## Try it
Below are the entries; tally the lines holding the string "having" and give only that figure.

───── Material for the task

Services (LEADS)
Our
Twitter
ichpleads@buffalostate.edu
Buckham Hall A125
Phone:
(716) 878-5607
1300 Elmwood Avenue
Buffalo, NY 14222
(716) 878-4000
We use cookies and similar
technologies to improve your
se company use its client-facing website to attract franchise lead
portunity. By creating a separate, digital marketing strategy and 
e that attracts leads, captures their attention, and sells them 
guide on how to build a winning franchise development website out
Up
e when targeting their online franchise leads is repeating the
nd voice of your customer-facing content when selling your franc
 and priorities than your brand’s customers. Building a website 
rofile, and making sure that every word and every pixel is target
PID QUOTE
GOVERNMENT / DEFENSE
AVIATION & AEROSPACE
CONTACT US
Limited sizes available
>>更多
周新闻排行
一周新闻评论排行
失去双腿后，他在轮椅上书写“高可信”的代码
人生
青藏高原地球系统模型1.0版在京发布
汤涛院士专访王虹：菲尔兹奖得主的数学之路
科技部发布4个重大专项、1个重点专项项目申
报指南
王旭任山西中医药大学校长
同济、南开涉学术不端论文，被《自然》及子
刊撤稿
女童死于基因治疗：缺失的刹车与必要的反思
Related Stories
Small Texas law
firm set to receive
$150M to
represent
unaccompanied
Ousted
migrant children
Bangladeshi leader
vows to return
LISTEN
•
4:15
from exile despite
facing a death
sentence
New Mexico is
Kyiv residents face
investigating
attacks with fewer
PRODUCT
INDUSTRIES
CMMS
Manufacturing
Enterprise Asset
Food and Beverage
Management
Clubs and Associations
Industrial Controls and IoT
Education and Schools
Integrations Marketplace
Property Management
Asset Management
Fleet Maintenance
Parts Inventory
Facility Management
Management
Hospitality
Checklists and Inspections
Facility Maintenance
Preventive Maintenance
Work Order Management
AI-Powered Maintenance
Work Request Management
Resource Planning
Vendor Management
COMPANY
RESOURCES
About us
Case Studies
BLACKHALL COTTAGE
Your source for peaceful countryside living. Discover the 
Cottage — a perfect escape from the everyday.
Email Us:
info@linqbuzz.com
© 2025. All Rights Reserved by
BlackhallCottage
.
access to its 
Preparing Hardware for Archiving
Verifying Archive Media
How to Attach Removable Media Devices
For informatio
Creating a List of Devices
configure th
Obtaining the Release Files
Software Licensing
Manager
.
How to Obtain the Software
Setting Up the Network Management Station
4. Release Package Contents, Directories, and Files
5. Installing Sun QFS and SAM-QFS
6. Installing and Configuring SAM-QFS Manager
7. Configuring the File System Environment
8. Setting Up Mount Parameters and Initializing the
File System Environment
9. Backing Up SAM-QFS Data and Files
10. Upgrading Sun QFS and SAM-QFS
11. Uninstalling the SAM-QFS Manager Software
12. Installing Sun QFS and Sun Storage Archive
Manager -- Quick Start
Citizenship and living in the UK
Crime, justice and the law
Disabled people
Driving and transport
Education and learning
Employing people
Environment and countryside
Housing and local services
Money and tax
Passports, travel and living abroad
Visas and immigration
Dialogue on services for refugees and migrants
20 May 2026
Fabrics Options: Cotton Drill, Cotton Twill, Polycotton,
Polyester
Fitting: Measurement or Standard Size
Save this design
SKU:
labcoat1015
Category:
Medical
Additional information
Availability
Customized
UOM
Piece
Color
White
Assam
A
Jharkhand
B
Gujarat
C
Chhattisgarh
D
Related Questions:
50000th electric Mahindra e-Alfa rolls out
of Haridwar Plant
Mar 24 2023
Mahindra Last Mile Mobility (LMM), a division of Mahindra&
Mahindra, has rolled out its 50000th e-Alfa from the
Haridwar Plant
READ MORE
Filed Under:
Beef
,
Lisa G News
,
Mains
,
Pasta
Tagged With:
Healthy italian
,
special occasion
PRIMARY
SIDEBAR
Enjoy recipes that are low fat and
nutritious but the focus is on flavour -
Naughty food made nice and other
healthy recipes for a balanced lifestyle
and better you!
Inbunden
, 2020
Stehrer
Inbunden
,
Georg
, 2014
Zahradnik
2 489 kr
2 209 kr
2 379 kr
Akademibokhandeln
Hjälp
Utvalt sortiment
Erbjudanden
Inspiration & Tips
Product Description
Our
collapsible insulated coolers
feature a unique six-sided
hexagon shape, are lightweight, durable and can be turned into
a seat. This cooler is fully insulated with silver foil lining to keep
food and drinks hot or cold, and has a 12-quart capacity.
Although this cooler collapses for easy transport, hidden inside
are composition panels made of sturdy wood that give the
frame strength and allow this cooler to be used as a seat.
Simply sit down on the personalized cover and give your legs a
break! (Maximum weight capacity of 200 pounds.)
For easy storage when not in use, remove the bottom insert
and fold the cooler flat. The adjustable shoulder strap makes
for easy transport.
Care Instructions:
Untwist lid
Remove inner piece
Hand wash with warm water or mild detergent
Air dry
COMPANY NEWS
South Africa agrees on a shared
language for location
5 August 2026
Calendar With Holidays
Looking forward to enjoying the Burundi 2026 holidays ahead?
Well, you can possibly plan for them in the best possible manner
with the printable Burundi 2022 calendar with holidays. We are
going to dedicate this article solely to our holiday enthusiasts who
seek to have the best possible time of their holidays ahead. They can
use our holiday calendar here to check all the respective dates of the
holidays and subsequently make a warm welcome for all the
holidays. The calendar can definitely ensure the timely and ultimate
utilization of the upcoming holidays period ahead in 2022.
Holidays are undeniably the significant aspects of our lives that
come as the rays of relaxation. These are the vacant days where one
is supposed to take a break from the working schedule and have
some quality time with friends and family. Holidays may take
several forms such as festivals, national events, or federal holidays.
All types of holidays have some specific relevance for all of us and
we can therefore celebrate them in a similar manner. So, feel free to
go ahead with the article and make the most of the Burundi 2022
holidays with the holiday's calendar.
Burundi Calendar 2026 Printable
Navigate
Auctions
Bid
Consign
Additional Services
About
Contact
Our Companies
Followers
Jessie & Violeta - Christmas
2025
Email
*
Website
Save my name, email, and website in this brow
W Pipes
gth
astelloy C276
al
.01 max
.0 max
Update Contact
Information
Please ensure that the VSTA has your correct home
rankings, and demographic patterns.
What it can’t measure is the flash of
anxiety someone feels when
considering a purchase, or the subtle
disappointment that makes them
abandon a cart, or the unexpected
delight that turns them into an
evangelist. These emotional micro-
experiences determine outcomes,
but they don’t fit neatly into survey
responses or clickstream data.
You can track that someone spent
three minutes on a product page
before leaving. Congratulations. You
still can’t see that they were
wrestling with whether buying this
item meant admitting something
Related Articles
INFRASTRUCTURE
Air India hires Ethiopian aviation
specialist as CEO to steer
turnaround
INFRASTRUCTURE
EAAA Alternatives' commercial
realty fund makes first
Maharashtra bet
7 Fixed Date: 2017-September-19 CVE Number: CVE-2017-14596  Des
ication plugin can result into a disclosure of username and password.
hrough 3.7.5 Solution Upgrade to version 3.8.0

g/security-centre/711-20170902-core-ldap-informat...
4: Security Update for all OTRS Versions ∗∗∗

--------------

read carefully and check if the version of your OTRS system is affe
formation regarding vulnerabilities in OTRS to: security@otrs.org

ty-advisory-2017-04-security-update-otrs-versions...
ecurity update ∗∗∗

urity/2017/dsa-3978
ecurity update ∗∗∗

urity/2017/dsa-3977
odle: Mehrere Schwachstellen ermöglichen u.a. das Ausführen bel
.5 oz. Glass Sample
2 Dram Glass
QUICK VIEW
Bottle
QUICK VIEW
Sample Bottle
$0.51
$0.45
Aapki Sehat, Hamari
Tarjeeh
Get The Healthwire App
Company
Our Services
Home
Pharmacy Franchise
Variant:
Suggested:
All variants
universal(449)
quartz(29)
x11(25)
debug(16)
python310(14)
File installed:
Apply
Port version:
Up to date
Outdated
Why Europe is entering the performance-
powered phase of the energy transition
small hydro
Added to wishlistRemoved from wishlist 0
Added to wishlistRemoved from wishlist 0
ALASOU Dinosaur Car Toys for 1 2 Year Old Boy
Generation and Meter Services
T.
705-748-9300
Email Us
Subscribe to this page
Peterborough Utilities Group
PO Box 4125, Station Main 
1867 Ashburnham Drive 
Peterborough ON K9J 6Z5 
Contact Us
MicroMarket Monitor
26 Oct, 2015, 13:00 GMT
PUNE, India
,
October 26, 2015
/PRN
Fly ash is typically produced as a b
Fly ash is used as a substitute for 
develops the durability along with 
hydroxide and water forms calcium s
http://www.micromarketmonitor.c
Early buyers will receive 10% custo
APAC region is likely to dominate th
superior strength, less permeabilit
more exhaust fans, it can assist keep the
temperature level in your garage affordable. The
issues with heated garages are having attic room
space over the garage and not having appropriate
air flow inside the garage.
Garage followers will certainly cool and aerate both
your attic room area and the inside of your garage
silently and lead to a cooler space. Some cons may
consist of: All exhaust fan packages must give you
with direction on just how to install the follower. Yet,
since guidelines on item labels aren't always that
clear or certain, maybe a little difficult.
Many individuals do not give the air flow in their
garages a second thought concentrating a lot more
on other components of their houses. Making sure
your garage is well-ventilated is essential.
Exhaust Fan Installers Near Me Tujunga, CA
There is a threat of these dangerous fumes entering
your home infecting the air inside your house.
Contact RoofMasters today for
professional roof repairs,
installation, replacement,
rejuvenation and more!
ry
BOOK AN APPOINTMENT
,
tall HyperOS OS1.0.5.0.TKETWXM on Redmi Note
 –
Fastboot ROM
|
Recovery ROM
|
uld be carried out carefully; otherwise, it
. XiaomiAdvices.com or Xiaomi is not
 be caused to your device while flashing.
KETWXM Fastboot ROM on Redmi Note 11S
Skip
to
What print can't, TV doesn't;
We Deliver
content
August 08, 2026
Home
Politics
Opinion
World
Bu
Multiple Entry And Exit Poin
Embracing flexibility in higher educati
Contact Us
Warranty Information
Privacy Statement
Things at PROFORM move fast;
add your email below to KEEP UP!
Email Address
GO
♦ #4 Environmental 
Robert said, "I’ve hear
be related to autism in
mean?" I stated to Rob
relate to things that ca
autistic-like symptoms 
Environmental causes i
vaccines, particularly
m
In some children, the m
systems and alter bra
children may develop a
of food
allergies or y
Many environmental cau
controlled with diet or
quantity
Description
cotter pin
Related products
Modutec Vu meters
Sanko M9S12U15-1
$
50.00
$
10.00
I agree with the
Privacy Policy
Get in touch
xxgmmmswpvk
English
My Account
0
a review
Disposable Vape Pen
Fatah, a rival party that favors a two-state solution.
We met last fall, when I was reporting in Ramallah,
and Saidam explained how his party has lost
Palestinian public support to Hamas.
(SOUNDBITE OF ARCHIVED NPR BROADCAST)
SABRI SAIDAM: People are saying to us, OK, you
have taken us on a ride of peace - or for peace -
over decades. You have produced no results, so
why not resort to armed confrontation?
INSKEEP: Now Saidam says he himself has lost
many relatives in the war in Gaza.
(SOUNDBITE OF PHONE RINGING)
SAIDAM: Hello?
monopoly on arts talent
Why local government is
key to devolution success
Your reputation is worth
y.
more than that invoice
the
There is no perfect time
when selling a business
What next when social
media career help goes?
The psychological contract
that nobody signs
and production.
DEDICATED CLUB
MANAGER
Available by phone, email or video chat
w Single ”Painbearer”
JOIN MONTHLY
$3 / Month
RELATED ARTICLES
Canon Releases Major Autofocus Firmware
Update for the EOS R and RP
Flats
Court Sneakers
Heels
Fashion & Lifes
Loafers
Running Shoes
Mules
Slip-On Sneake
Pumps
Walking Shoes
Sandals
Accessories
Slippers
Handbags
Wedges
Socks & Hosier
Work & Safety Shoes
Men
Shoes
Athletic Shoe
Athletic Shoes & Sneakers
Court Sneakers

──────────

## Solution to this problem
2